When a Spanish police report linked doctors from the clinic with up to 56 cyclists, Jan Ullrich, Ivan Basso and Francisco Mancebo were among nine riders forced to withdraw before the Tour de France.

"At the moment, this whole operation is closed, on the part of the federation at least," Spanish cycling federation president Fulgencio Sanchez said in November. "It is very sad because it is a big scar on cycling and it's killing the image. But all of cycling is responsible, not just one party."

Spanish soccer teams FC Barcelona and Real Madrid both denied another report that players from their teams were linked to Eufemiano Fuentes, the doctor at the centre of the scandal.

An appeals panel overturned bans on cricket stars Shoaib Akhtar and Mohammad Asif by saying that neither had been warned or cautioned against dietary supplements that apparently led to them testing positive for nandrolone. The International Cricket Council and WADA want the case to go to the Court of Arbitration for Sport.

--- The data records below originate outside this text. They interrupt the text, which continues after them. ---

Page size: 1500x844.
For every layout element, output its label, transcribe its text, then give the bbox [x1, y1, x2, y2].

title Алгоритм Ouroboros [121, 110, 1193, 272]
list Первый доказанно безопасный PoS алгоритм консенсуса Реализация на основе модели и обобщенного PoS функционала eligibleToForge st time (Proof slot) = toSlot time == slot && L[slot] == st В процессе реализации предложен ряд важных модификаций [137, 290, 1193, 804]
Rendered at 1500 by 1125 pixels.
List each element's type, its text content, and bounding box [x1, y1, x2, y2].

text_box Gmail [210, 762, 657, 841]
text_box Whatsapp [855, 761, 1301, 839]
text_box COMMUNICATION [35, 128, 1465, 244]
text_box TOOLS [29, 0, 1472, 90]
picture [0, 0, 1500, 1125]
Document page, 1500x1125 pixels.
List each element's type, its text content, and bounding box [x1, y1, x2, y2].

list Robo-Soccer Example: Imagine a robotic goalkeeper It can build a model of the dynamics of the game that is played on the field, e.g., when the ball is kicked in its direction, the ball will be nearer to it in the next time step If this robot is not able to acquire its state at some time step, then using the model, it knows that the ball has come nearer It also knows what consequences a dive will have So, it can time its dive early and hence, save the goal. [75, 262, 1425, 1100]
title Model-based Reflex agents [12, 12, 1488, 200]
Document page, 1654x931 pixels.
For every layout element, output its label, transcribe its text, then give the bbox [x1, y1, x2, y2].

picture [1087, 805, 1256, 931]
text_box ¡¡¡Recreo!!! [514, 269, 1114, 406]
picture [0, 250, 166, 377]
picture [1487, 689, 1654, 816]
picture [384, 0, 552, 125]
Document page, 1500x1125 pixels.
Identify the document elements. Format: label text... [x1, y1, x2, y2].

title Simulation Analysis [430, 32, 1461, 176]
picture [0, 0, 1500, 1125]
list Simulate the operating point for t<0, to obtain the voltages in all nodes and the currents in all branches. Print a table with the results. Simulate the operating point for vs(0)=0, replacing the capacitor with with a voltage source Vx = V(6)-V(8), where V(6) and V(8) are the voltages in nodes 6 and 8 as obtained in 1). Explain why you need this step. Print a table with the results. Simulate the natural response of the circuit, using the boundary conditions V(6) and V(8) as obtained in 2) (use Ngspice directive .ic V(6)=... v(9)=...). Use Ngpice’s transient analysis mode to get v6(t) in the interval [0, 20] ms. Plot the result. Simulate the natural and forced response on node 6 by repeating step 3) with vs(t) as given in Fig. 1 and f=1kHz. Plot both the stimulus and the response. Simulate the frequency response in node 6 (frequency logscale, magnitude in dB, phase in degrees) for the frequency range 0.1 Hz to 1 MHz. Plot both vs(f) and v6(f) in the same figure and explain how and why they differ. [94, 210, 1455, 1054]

The Turin Winter Olympics included a raid on the lodgings of the Austrian cross-country and biathlon teams, triggered by the presence of former coach Walter Mayer, who was implicated in a blood doping case at the 2002 Salt Lake City Games and banned by the IOC from the Turin Olympics and 2010 Vancouver Games.

Mayer fled Italy after the raid, ending up in a psychiatric hospital after ramming a blockade in Austria.

Weightlifters were mainly responsible for doping stains at the Asian Games in Doha and Commonwealth Games in Melbourne.